◆ WHAT IS NEEDED: Leaving nothing out, set down all the data exactly.

________________________________________

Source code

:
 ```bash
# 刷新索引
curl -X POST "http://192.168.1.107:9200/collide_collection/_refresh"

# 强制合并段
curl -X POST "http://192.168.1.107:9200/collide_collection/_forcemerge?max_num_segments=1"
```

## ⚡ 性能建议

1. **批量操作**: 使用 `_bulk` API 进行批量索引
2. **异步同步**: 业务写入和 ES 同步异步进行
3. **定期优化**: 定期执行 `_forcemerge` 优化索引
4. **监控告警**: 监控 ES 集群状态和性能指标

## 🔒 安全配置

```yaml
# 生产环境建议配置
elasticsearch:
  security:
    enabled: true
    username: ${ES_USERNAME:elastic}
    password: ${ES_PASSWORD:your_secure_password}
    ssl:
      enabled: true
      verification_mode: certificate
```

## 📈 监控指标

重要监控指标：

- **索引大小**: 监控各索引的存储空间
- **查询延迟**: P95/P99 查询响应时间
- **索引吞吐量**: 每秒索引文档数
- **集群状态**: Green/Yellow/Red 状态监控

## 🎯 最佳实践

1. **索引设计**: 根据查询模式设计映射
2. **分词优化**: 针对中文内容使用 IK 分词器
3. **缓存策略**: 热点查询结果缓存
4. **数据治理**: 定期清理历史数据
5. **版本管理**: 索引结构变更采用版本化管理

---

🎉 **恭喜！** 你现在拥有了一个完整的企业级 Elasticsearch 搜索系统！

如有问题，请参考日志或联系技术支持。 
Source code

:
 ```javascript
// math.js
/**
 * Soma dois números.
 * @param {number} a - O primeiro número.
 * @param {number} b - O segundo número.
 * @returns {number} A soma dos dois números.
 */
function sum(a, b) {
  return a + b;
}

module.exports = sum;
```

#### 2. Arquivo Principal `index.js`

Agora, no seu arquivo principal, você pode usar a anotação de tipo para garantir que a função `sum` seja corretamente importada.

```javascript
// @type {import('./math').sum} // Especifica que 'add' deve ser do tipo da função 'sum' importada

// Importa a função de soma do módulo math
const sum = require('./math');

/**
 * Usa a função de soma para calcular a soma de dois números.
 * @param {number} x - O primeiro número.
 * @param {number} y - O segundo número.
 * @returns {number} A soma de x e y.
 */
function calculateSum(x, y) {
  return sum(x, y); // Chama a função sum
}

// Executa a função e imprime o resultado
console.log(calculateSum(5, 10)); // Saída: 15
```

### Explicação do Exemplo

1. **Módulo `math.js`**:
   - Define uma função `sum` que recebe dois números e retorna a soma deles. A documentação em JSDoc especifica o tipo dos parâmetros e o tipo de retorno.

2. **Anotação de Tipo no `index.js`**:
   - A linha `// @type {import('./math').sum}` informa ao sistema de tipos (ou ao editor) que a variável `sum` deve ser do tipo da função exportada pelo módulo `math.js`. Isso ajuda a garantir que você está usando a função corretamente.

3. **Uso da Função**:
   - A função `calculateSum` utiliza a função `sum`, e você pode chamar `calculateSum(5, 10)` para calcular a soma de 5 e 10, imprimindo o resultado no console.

________________________________________

◆ EXERCISE OUTPUT:
Source code

:
 ```bash
# 刷新索引
curl -X POST "http://192.168.1.107:9200/collide_collection/_refresh"

# 强制合并段
curl -X POST "http://192.168.1.107:9200/collide_collection/_forcemerge?max_num_segments=1"
```

## ⚡ 性能建议

1. **批量操作**: 使用 `_bulk` API 进行批量索引
2. **异步同步**: 业务写入和 ES 同步异步进行
3. **定期优化**: 定期执行 `_forcemerge` 优化索引
4. **监控告警**: 监控 ES 集群状态和性能指标

## 🔒 安全配置

```yaml
# 生产环境建议配置
elasticsearch:
  security:
    enabled: true
    username: ${ES_USERNAME:elastic}
    password: ${ES_PASSWORD:your_secure_password}
    ssl:
      enabled: true
      verification_mode: certificate
```

## 📈 监控指标

重要监控指标：

- **索引大小**: 监控各索引的存储空间
- **查询延迟**: P95/P99 查询响应时间
- **索引吞吐量**: 每秒索引文档数
- **集群状态**: Green/Yellow/Red 状态监控

## 🎯 最佳实践

1. **索引设计**: 根据查询模式设计映射
2. **分词优化**: 针对中文内容使用 IK 分词器
3. **缓存策略**: 热点查询结果缓存
4. **数据治理**: 定期清理历史数据
5. **版本管理**: 索引结构变更采用版本化管理

---

🎉 **恭喜！** 你现在拥有了一个完整的企业级 Elasticsearch 搜索系统！

如有问题，请参考日志或联系技术支持。 
Source code

:
 ```javascript
// math.js
/**
 * Soma dois números.
 * @param {number} a - O primeiro número.
 * @param {number} b - O segundo número.
 * @returns {number} A soma dos dois números.
 */
function sum(a, b) {
  return a + b;
}

module.exports = sum;
```

#### 2. Arquivo Principal `index.js`

Agora, no seu arquivo principal, você pode usar a anotação de tipo para garantir que a função `sum` seja corretamente importada.

```javascript
// @type {import('./math').sum} // Especifica que 'add' deve ser do tipo da função 'sum' importada

// Importa a função de soma do módulo math
const sum = require('./math');

/**
 * Usa a função de soma para calcular a soma de dois números.
 * @param {number} x - O primeiro número.
 * @param {number} y - O segundo número.
 * @returns {number} A soma de x e y.
 */
function calculateSum(x, y) {
  return sum(x, y); // Chama a função sum
}

// Executa a função e imprime o resultado
console.log(calculateSum(5, 10)); // Saída: 15
```

### Explicação do Exemplo

1. **Módulo `math.js`**:
   - Define uma função `sum` que recebe dois números e retorna a soma deles. A documentação em JSDoc especifica o tipo dos parâmetros e o tipo de retorno.

2. **Anotação de Tipo no `index.js`**:
   - A linha `// @type {import('./math').sum}` informa ao sistema de tipos (ou ao editor) que a variável `sum` deve ser do tipo da função exportada pelo módulo `math.js`. Isso ajuda a garantir que você está usando a função corretamente.

3. **Uso da Função**:
   - A função `calculateSum` utiliza a função `sum`, e você pode chamar `calculateSum(5, 10)` para calcular a soma de 5 e 10, imprimindo o resultado no console.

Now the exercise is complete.